Paris, Hôtel Lancaster, 5 août 1962
Le 5 août 1962, Billy Wilder était dans l’avion
entre New York et Paris quand éclata la nouvelle de la mort de
Marilyn Monroe. À la descente d’avion des reporters
l’encerclèrent.
— Que pensez-vous d’elle?
— Quelles sont les explications?
— Vous avez dit qu’elle avait un terrifiant impact
charnel, qu’elle aimait la caméra et qu’elle en avait peur?
— Est-ce une bonne actrice?
— Pensez-vous qu’elle ait craqué parce qu’elle ne
pouvait jouer son rôle dans son nouveau film?
Le metteur en scène demanda ce qu’elle avait
encore fait.
— Elle n’a rien fait, répondirent-ils, sans lui
dire qu’elle était morte.
Qu’est-ce qu’ils foutent à l’aéroport? Pourquoi
est-ce si urgent? se demanda Wilder, qui lâcha des propos très durs
sur Marilyn :
— Il lui arrive d’être la femme la plus méchante
d’Hollywood. C'est une femme en plastique, un beau produit Du Pont
de Nemours, avec une poitrine en granit et un cerveau en gruyère
plein de trous.
Lorsque, arrivant à son hôtel, Wilder vit les
journaux du soir : ÉDITION SPÉCIALE ! MARILYN MONROE EST MORTE ! il
pensa : ces salauds n’ont même pas eu le bon goût de me le dire
avant que je déballe ce que j’avais sur le cœur et j’ai dit
certaines choses que je n’aurais pas dites si j’avais su qu’elle
était morte. Marilyn ne méritait pas ça. Il y a dans ce monde des
timbrés épatants, comme Monroe. Et puis ils vont s’allonger sur des
divans de psychanalystes et ils en ressortent lugubres et coincés.
Il valait mieux pour elle rester tordue, ne pas chercher à marcher
droit. Elle avait deux pieds gauches, c’était son charme.
Des années plus tard, par un après-midi moite de
l’été 1998, El Niño déverse des torrents de pluie sur la
Californie. Billy Wilder, âgé de quatre-vingt-onze ans, accorde un
entretien dans son austère bureau dissimulé dans une petite rue de
Beverly Hills. L'interviewer lui demande ce qu’il avait pensé de
cette mort. « C'est bizarre qu’elle soit morte au moment du grand
scandale de sa vie. A savoir cette histoire avec Kennedy. Elle
couchait avec Kennedy, évidemment : elle couchait avec tout le
monde. Et lui aussi. J’ai même longtemps imaginé une scène d’un
film avec lui : il descendait à l’hôtel Century City – il y avait
une suite – et un hélicoptère d’Air Force One arrivait et se posait
sur le toit.

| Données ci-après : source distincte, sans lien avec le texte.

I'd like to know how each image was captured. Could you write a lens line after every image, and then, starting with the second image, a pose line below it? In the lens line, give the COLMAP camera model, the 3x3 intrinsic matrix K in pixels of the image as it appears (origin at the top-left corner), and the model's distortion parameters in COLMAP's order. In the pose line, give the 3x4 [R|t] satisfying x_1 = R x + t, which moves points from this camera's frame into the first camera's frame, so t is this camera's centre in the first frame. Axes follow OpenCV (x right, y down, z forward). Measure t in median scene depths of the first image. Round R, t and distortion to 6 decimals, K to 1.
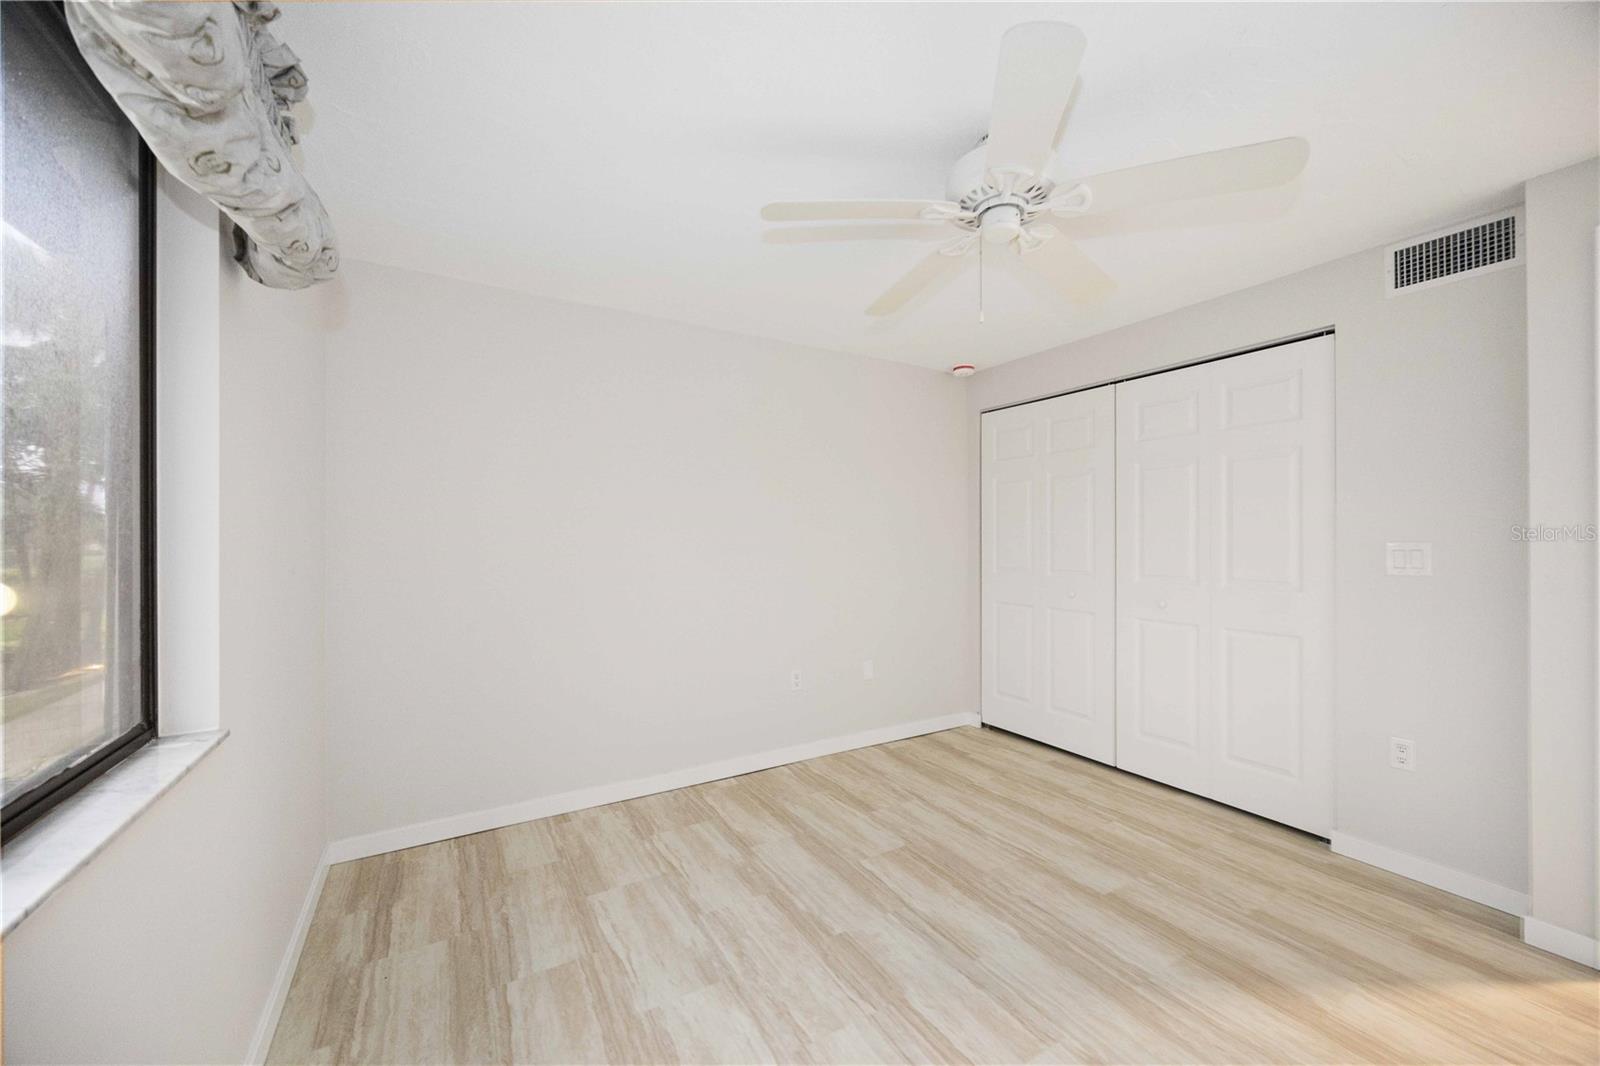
lens RADIAL K [[601.9, 0, 800.6], [0, 601.9, 542.8], [0, 0, 1]] dist [0.000923, 0.000128]
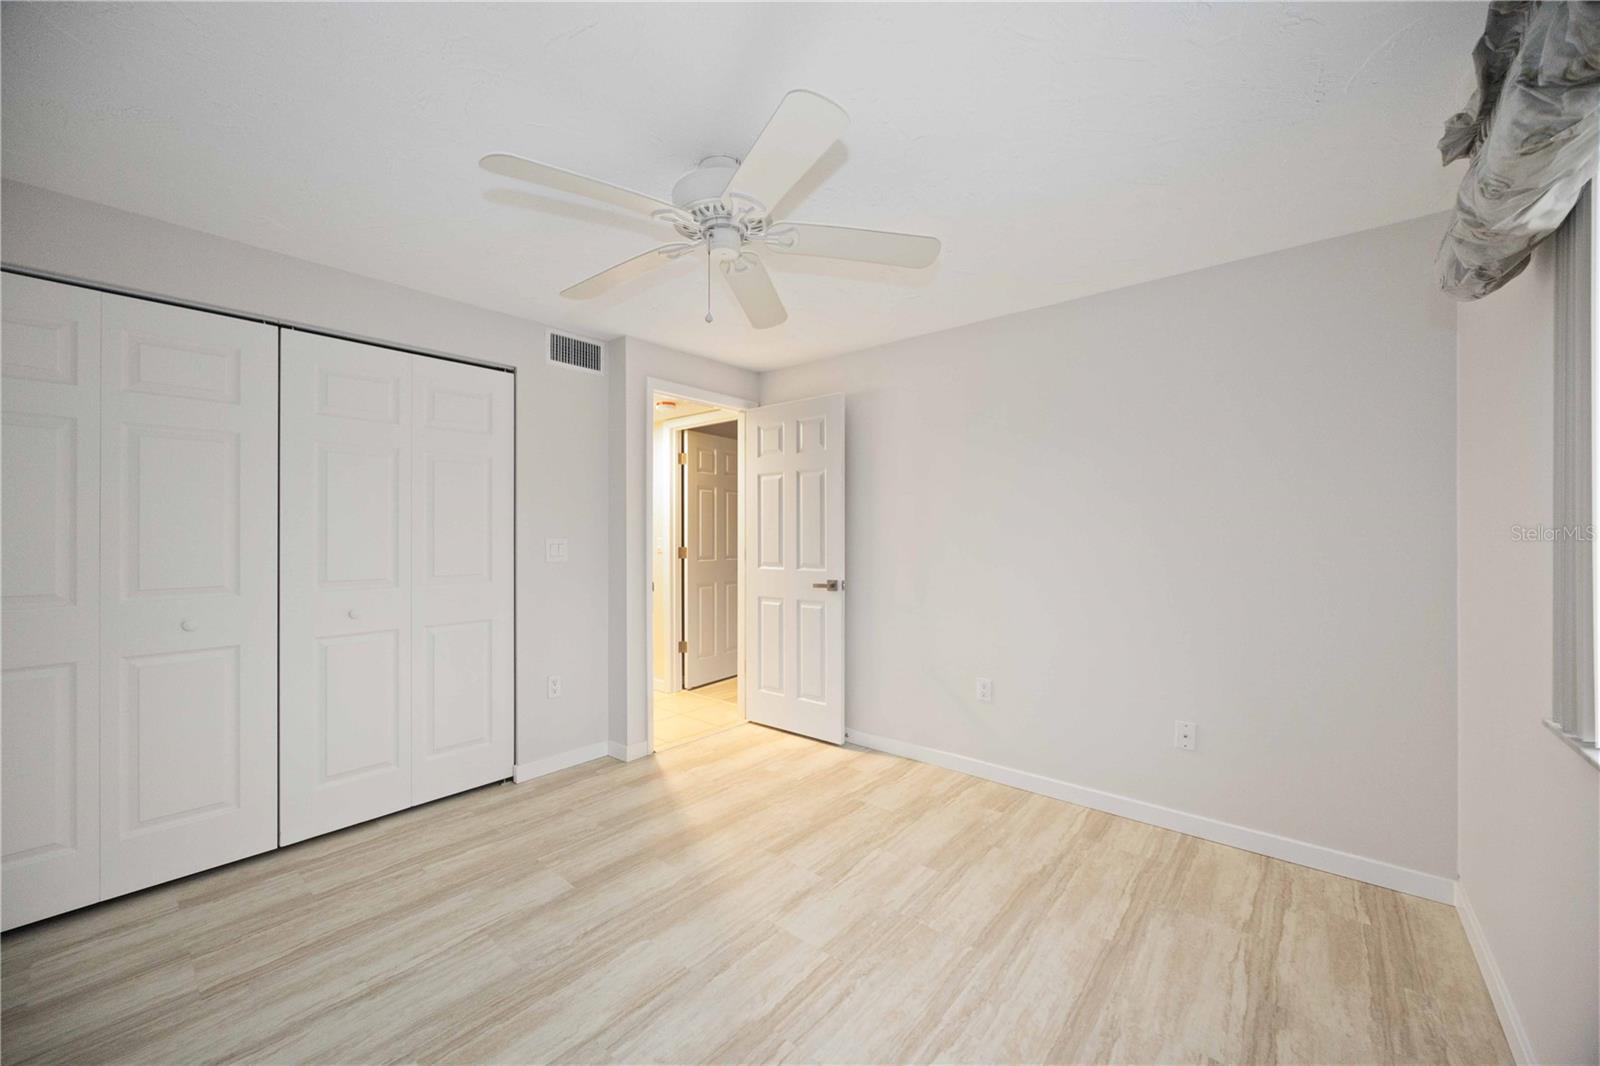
lens RADIAL K [[601.9, 0, 800.6], [0, 601.9, 542.8], [0, 0, 1]] dist [0.000923, 0.000128]
pose [[-0.326251, -0.005832, 0.945265, -0.528975], [0.010915, 0.999891, 0.009937, 0.001240], [-0.945220, 0.013560, -0.326152, 0.892688]]
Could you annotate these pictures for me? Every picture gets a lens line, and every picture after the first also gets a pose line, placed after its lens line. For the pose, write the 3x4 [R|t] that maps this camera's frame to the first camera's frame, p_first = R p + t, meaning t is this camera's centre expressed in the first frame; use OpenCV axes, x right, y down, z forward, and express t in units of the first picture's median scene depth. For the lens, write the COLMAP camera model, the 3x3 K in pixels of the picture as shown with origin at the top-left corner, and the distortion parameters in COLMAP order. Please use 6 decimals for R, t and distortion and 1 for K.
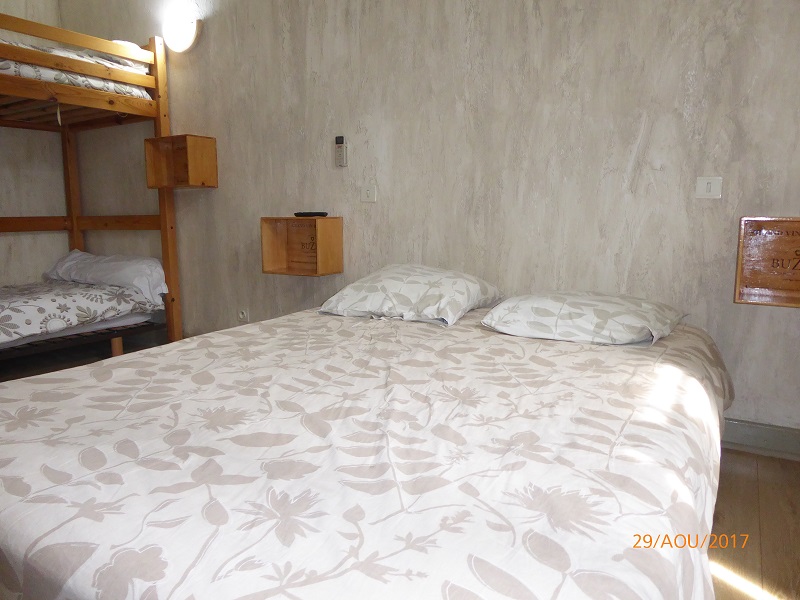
lens RADIAL K [[573.6, 0, 400.0], [0, 573.6, 300.0], [0, 0, 1]] dist [-0.018418, -0.002327]
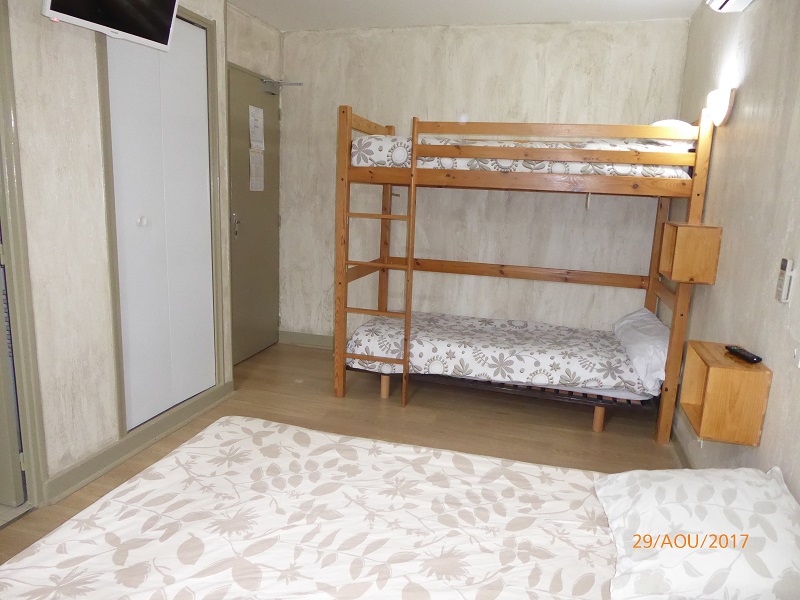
lens RADIAL K [[573.6, 0, 400.0], [0, 573.6, 300.0], [0, 0, 1]] dist [-0.018418, -0.002327]
pose [[0.274057, 0.201910, -0.940279, 0.371424], [-0.190229, 0.969776, 0.152800, -0.226737], [0.942712, 0.136992, 0.304183, 0.325018]]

Quand les filles voyaient qu’il allait atterrir, tout
le monde s’asseyait sur le bidet et faisait couler l’eau. Vous
voyez ce que je veux dire : elles se préparaient toutes dans
l’espoir d’être choisies. Quelques semaines avant sa mort, Marilyn
était allée à New York chanter au Président son interprétation de
Happy Birthday (version Strasberg,
freudienne, si vous voyez), et puis elle s’est tuée. Je l’ai
toujours vue incertaine d’elle-même, une sorte d’effroi d’être,
jusque dans sa démarche. Je me suis surpris à souhaiter être non
son amant mais son psychanalyste. Il est bien possible que moi non
plus je n’aurais pas pu l’aider, mais elle aurait été si jolie
étendue sur le divan. »
Billy Wilder, qui aimait détester Marilyn, songea
longtemps après sa disparition qu’elle était l’incarnation moderne
de l’actrice qui ne veut pas vieillir. Il pensait même en faire un
film en couleurs où il reprendrait ce thème de son chef-d’œuvre en
noir et blanc, Sunset Boulevard : une
actrice qui s’accroche à son image pour ne pas devenir folle ou
mourir. Il ne tournera pas ce film. À cause des images de
Quelque chose doit craquer, dit-il
après les avoir vues. Mais à la fin de sa carrière
cinématographique, en 1978, Wilder fit tout de même quelque chose
qui y ressemble : un film bouleversant sur une actrice recluse et
vieille dans une île grecque. Il l’appela Fedora.